Ela relembrou o momento, em novembro de 2020, em que foi convidada pela polícia para comparecer a um interrogatório ao lado do marido.
Dominique foi flagrada recentemente tirando fotos de saias femininas em um supermercado. Gisèle disse ao tribunal que acreditava que o encontro com a polícia era uma formalidade relacionada ao incidente.
“Mas depois de uma hora, o oficial disse: ‘Vou lhe mostrar algumas coisas que você não achará agradáveis’. Ele abriu uma pasta e me mostrou uma fotografia.”
“Não reconheci nem o homem nem a mulher dormindo na cama. O policial perguntou: Senhora, esta é sua cama e mesa de cabeceira?'”
“Foi difícil me reconhecer vestido de uma forma que não era familiar. Então ele me mostrou uma segunda foto e uma terceira.”
“Pedi para ele parar. Foi insuportável. Eu estava inerte, na minha cama, e um homem estava me estuprando. Meu mundo desmoronou.”
Gisèle disse que até então o casamento deles tinha sido geralmente feliz.
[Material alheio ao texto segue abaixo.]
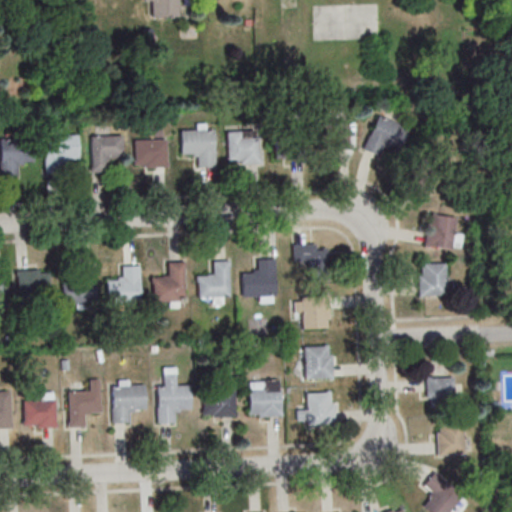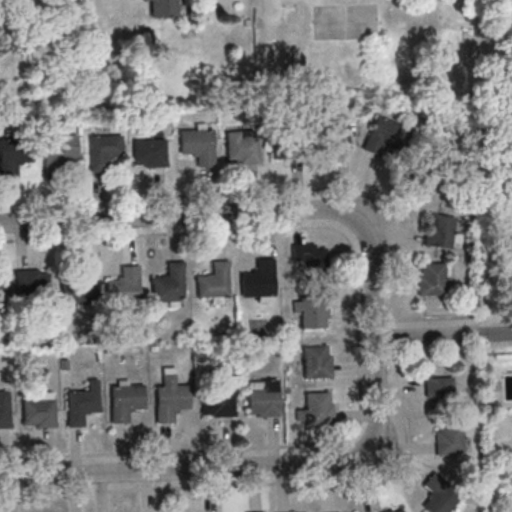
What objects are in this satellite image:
building: (164, 8)
building: (330, 135)
building: (385, 135)
building: (283, 142)
building: (195, 144)
building: (197, 145)
building: (241, 147)
building: (60, 149)
building: (102, 149)
building: (56, 150)
building: (104, 150)
building: (13, 152)
building: (147, 152)
building: (149, 152)
building: (14, 156)
building: (418, 180)
road: (156, 197)
road: (240, 212)
building: (440, 231)
building: (308, 254)
building: (431, 278)
building: (256, 279)
building: (211, 280)
building: (259, 280)
building: (33, 281)
building: (214, 282)
building: (165, 283)
building: (169, 283)
building: (78, 285)
building: (76, 286)
building: (122, 286)
building: (124, 286)
building: (1, 291)
building: (310, 310)
building: (311, 312)
road: (443, 335)
road: (355, 338)
building: (313, 361)
building: (316, 361)
building: (439, 388)
building: (171, 397)
building: (126, 399)
building: (122, 400)
building: (167, 400)
building: (263, 400)
building: (218, 402)
building: (80, 403)
building: (83, 403)
building: (316, 407)
building: (317, 408)
building: (3, 409)
building: (39, 410)
building: (449, 438)
road: (241, 467)
road: (309, 480)
building: (440, 495)
building: (253, 511)
building: (391, 511)
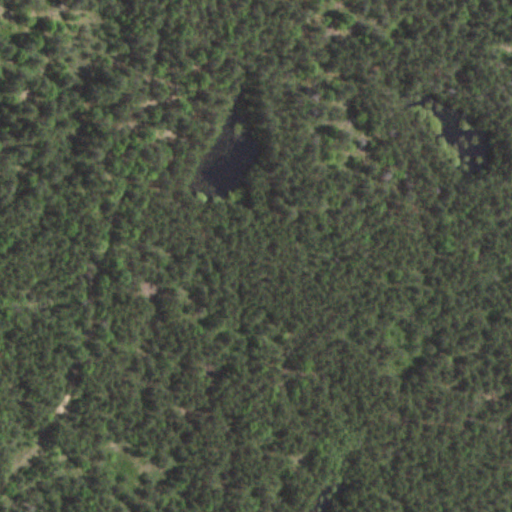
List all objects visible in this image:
road: (102, 255)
E que ela e o marido superaram uma série de dificuldades financeiras e de saúde. Ela disse que perdoou o upskirting depois que ele prometeu que foi um incidente isolado.
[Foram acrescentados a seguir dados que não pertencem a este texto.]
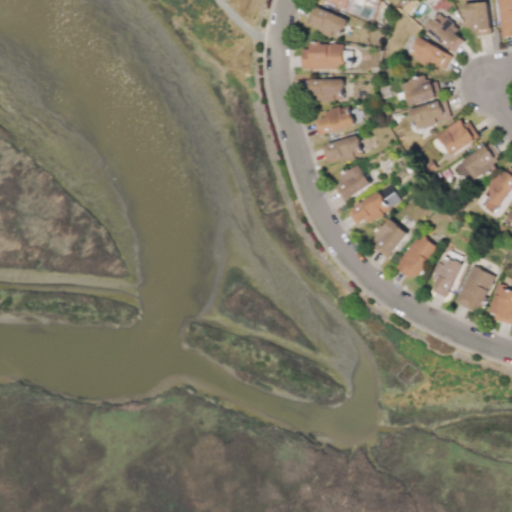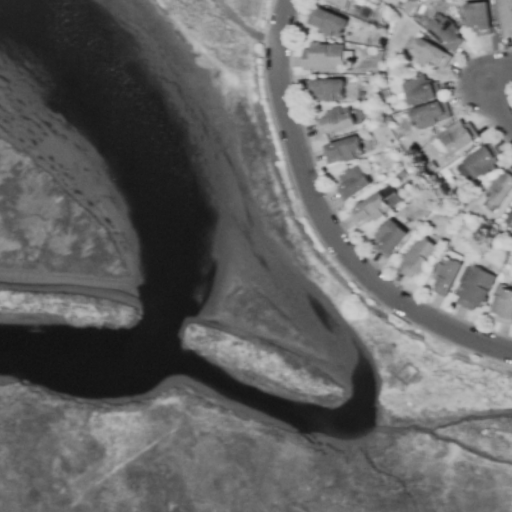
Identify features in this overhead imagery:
building: (341, 3)
building: (341, 3)
building: (505, 16)
building: (505, 17)
building: (477, 18)
building: (478, 18)
building: (325, 21)
building: (326, 22)
building: (445, 32)
building: (445, 33)
building: (429, 53)
building: (429, 54)
building: (323, 56)
building: (323, 56)
building: (324, 89)
building: (324, 90)
building: (420, 90)
building: (420, 91)
road: (490, 93)
building: (428, 114)
building: (428, 115)
building: (333, 121)
building: (334, 121)
building: (456, 137)
building: (456, 137)
building: (342, 150)
building: (342, 150)
building: (477, 163)
building: (477, 163)
building: (353, 182)
building: (353, 183)
building: (499, 187)
building: (499, 188)
building: (374, 205)
building: (374, 206)
building: (510, 217)
building: (510, 217)
road: (326, 222)
building: (388, 238)
building: (389, 238)
building: (416, 256)
building: (417, 256)
building: (445, 276)
building: (445, 277)
building: (475, 288)
building: (475, 288)
building: (501, 304)
building: (502, 304)
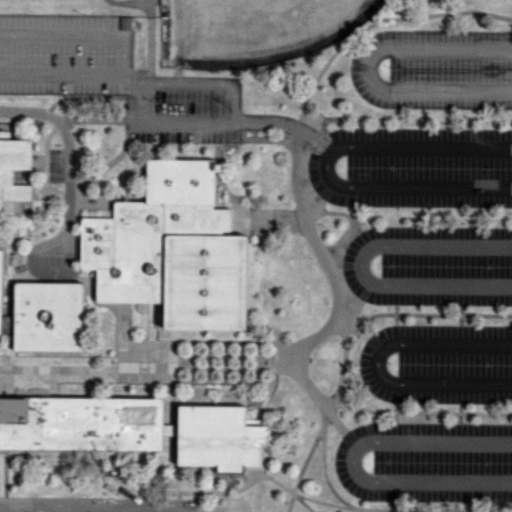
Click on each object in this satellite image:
park: (79, 1)
park: (254, 27)
road: (122, 54)
road: (368, 68)
road: (131, 80)
road: (98, 118)
road: (232, 121)
road: (285, 123)
road: (326, 165)
building: (14, 168)
building: (14, 173)
road: (67, 208)
building: (172, 249)
building: (173, 250)
road: (361, 264)
building: (0, 286)
building: (4, 308)
building: (49, 315)
building: (49, 316)
road: (378, 362)
building: (82, 422)
building: (83, 423)
building: (220, 437)
building: (220, 438)
road: (353, 460)
road: (34, 504)
parking lot: (112, 504)
road: (118, 504)
road: (5, 508)
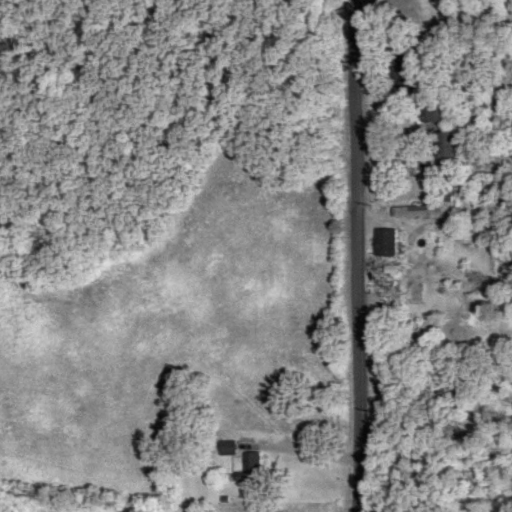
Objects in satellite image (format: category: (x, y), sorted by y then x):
road: (498, 4)
building: (400, 67)
building: (444, 147)
building: (414, 211)
building: (382, 242)
road: (358, 256)
building: (224, 448)
building: (248, 468)
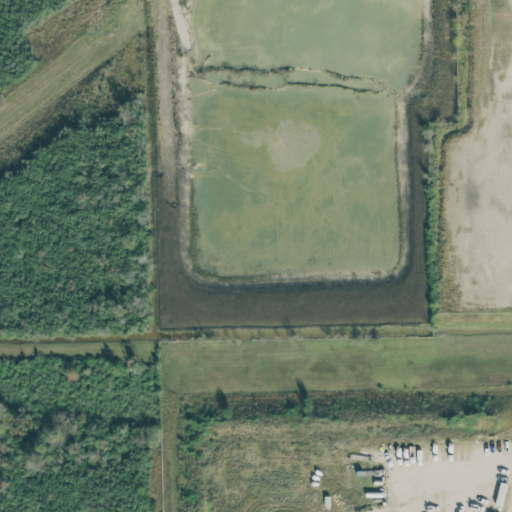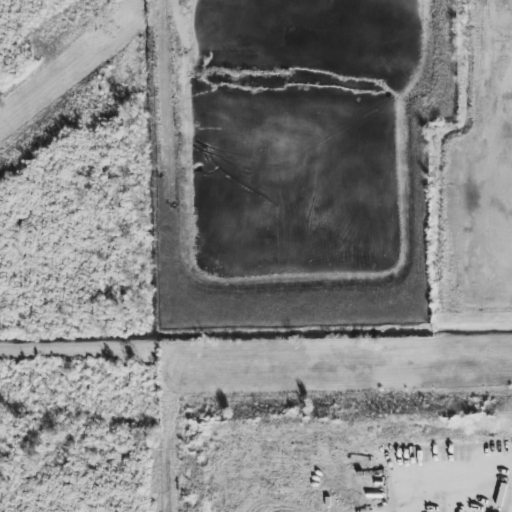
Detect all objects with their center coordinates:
road: (346, 32)
road: (467, 473)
“Tudo o que construímos juntos se foi. Nossos três filhos, sete netos. Costumávamos ser um casal ideal.”
“Eu só queria desaparecer. Mas tive que contar aos meus filhos que o pai deles estava na prisão. Pedi ao meu genro que apoiasse a minha filha quando lhe contei que o pai dela me tinha violado e feito com que eu fosse violada por outras pessoas.”
“Ela soltou um uivo, cujo som ainda está gravado em minha mente.”
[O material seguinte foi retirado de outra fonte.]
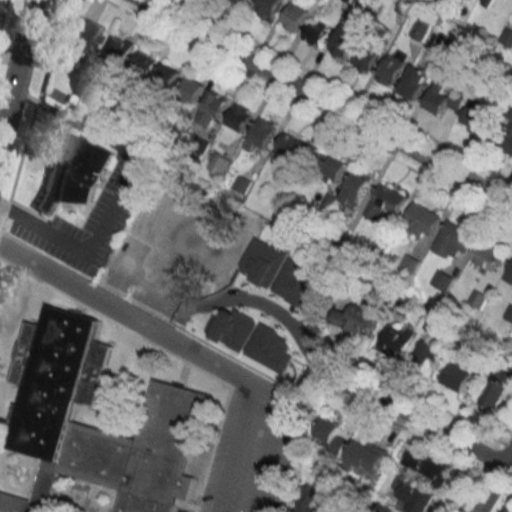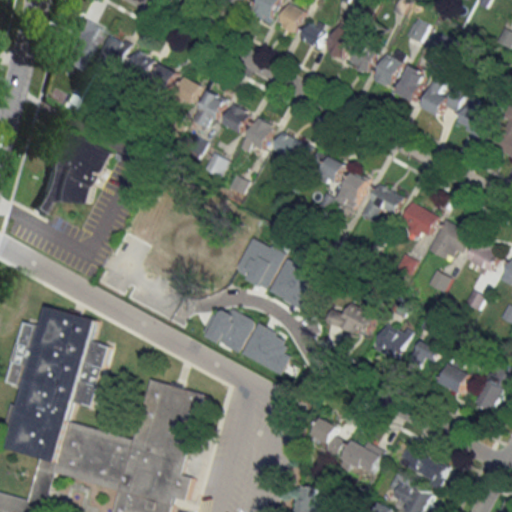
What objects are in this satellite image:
building: (243, 1)
building: (269, 7)
building: (294, 17)
building: (317, 33)
building: (344, 40)
building: (80, 43)
building: (443, 45)
building: (120, 48)
building: (367, 55)
road: (17, 63)
building: (144, 65)
building: (393, 67)
building: (168, 76)
building: (416, 81)
building: (193, 89)
building: (446, 96)
road: (325, 102)
building: (213, 108)
building: (239, 117)
building: (476, 117)
building: (505, 134)
building: (261, 135)
building: (294, 153)
building: (220, 163)
building: (69, 167)
building: (337, 167)
building: (73, 171)
road: (123, 181)
building: (356, 189)
building: (387, 200)
building: (421, 219)
building: (186, 233)
building: (453, 239)
building: (487, 256)
building: (509, 274)
building: (443, 280)
building: (358, 319)
building: (433, 322)
road: (290, 323)
building: (397, 340)
road: (171, 349)
building: (432, 351)
building: (460, 374)
building: (497, 389)
road: (410, 415)
building: (94, 428)
building: (94, 428)
building: (333, 435)
building: (366, 455)
building: (426, 463)
road: (494, 480)
building: (414, 494)
building: (318, 500)
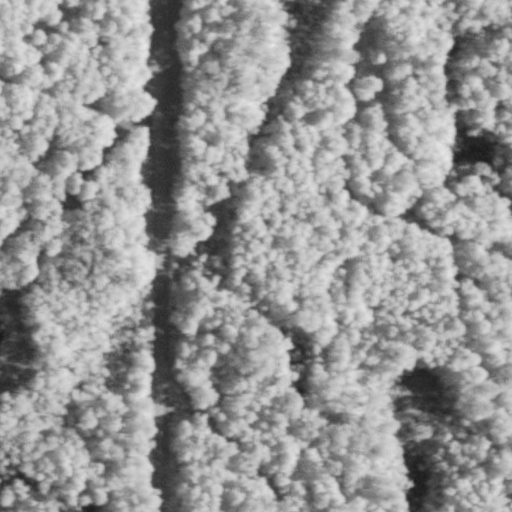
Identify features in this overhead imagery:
road: (61, 172)
road: (163, 256)
road: (234, 444)
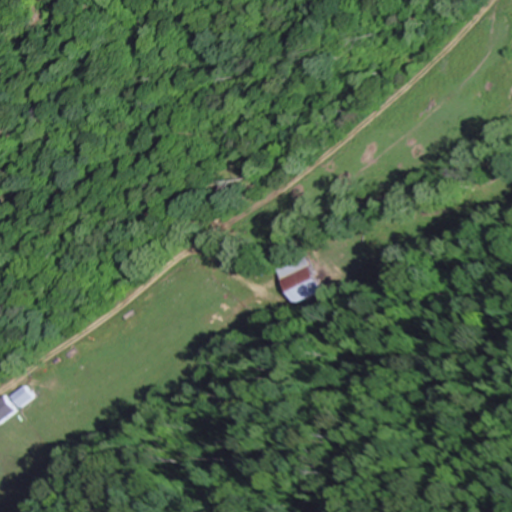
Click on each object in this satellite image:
building: (306, 277)
building: (26, 396)
building: (7, 409)
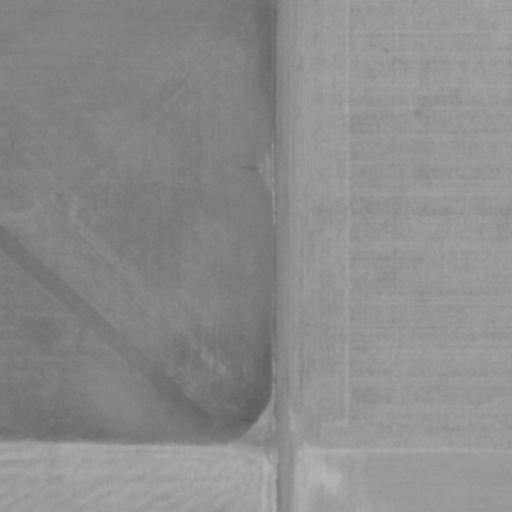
O tribunal ouviu evidências da investigação nos últimos dias sobre como Dominique supostamente contatou homens através de sites de bate-papo sexual e os convidou para sua casa em Mazan, uma cidade a nordeste de Avignon.
A polícia alega que os homens receberam instruções estritas. Tiveram que estacionar a uma certa distância de casa para não chamar a atenção e esperar até uma hora para que os comprimidos para dormir que ele deu a Gisèle fizessem efeito.
Alegam ainda que, uma vez em casa, os homens foram instruídos a despir-se na cozinha e depois aquecer as mãos com água quente ou aquecedor. Tabaco e perfume não eram permitidos, pois poderiam acordar Gisèle. Os preservativos não eram necessários.
Não houve transações financeiras.
Segundo a investigação, Dominique assistiu e filmou o processo, gerando um arquivo no disco rígido com cerca de 4 mil fotos e vídeos. Foi como resultado do episódio do upskirting que a polícia encontrou os arquivos em seu computador.
A polícia afirma ter provas de cerca de 200 violações cometidas entre 2011 e 2020, inicialmente na sua casa nos arredores de Paris, mas principalmente em Mazan, para onde se mudaram em 2013.
Os investigadores alegam que pouco mais da metade dos estupros foram cometidos pelo marido. A maioria dos outros homens morava a poucos quilômetros de distância.